10 phrases emotionally guarded people use to keep others at arm’s length

Ava Sinclair by Ava Sinclair | June 19, 2024, 8:06 am

Ever met someone who seems to push others away without being rude?

They’re not mean or antisocial, they’re just careful about who gets close to them. They’re what we call ’emotionally guarded’.

To understand an emotionally guarded person, you need to listen to their words.

They often use certain phrases that help them maintain distance from others.

In this article, we’re going to explore these phrases.

So, get ready for a trip through the language of the emotionally guarded.

1. “I’m fine”

This phrase might be the most common one that emotionally guarded people use.

On the surface, it might seem like a casual response to a “How are you?” But, when an emotionally guarded person says “I’m fine,” it often means they’re not ready to share their feelings or they’re trying to avoid a deeper conversation.

It’s their go-to phrase to keep things on a surface level and maintain their emotional distance.

2. “I don’t need help”

Emotionally guarded people value their independence a lot.
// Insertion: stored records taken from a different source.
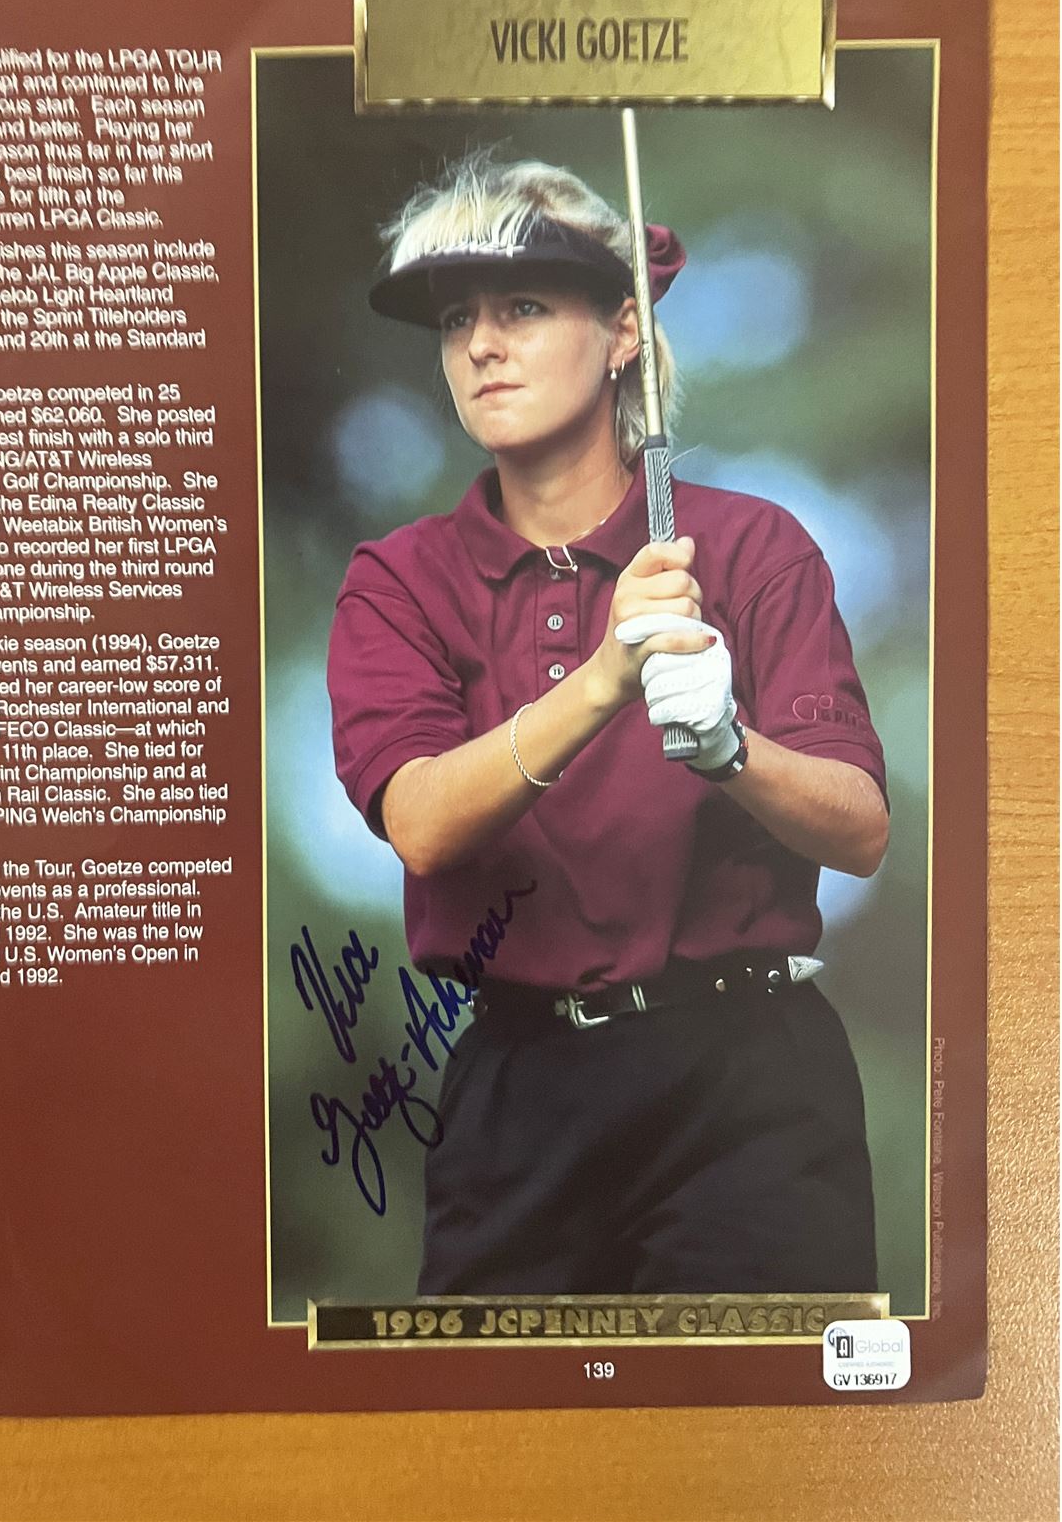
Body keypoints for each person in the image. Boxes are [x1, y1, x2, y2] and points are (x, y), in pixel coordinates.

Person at [324, 151, 891, 1298]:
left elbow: (860, 828)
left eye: (524, 309)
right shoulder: (398, 580)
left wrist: (730, 748)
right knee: (508, 1415)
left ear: (623, 329)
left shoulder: (756, 548)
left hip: (752, 1090)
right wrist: (603, 678)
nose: (481, 346)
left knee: (743, 1416)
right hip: (520, 1100)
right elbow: (422, 823)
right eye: (457, 320)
They often feel that asking for help or support may make them vulnerable or it can be a sign of weakness.

So, when they say, “I don’t need help,” it’s another way of them stating that they’d prefer to handle things on their own. This phrase allows them to keep their problems to themselves and maintain a safe distance from others.

3. “I prefer to be alone”

One thing I’ve noticed about emotionally guarded people, including myself at times, is their tendency to choose solitude over socializing.

There’s a simple phrase we often use: “I prefer to be alone.” It’s not that we don’t enjoy company, but we often find comfort and peace in our own space.

This phrase helps us maintain our emotional boundaries and gives us the time and space to process our feelings privately.

4. “I don’t like to talk about myself”

Did you know that people who are emotionally guarded often find it difficult to talk about themselves? This is because sharing personal information can feel like giving away a piece of their privacy.

So when they say, “I don’t like to talk about myself,” it’s their way of protecting their inner world. This phrase helps them create a boundary between them and others, keeping their personal life and emotions out of the conversation.

5. “It’s not a big deal”

When emotionally guarded people face problems or emotional turmoil, they often downplay it with phrases like, “It’s not a big deal.”

This isn’t because they’re void of feelings or don’t acknowledge their pain. In fact, it’s quite the opposite. They feel deeply, but they choose to bear their burdens alone, fearing that sharing might burden others or expose their vulnerabilities.

This phrase is their shield, their way of saying, “I’ve got this,” even when their heart might be heavy.

6. “I don’t want to bother you”

One phrase I often find myself saying is, “I don’t want to bother you.”

As an emotionally guarded person, I sometimes feel that sharing my problems or concerns with others might be an imposition. So, I tend to keep things to myself. This phrase is my way of keeping my worries within my own walls and not letting them spill over into my relationships. It’s about maintaining a boundary, but also trying not to burden others with my issues.

7. “I’m not good at expressing my feelings”

The raw truth about emotionally guarded people is that we often struggle to express our feelings. It’s not that we don’t feel, oh we do, but putting those feelings into words? That’s a whole different game.

So when you hear us say, “I’m not good at expressing my feelings,” it’s our honest admission of this struggle.

This phrase is our safety net, a way to avoid any emotional spill-over that might happen if we try to dig deeper into our emotions in front of others.

8. “I like things the way they are”

Emotionally guarded people often resist change. They prefer stability and predictability because it gives them a sense of control over their lives.

When they say, “I like things the way they are,” it’s a signal that they’re comfortable with the status quo and may resist changes that threaten their emotional security.

This phrase allows them to maintain their comfort zone and keep potential emotional upheaval at bay.

9. “I just need some space”

As someone who is emotionally guarded, I often find myself needing time to process my thoughts and emotions alone. So, I frequently say, “I just need some space.”

This isn’t a way of pushing people away, but rather a request for understanding and respect for my personal boundaries. This phrase allows me to take a step back, breathe and deal with things in my own time and way.

10. “Let’s not go there”

The raw, unfiltered truth is that emotionally guarded people have topics they’d rather not discuss. These are often tied to past experiences or pains that are too sensitive to touch upon.

When we say, “Let’s not go there,” it’s our way of setting a boundary, a polite request to steer clear from topics that could stir up emotions we’re not ready to confront or share.

This phrase is our defense mechanism, protecting us from emotional conversations that we’re not prepared to dive into.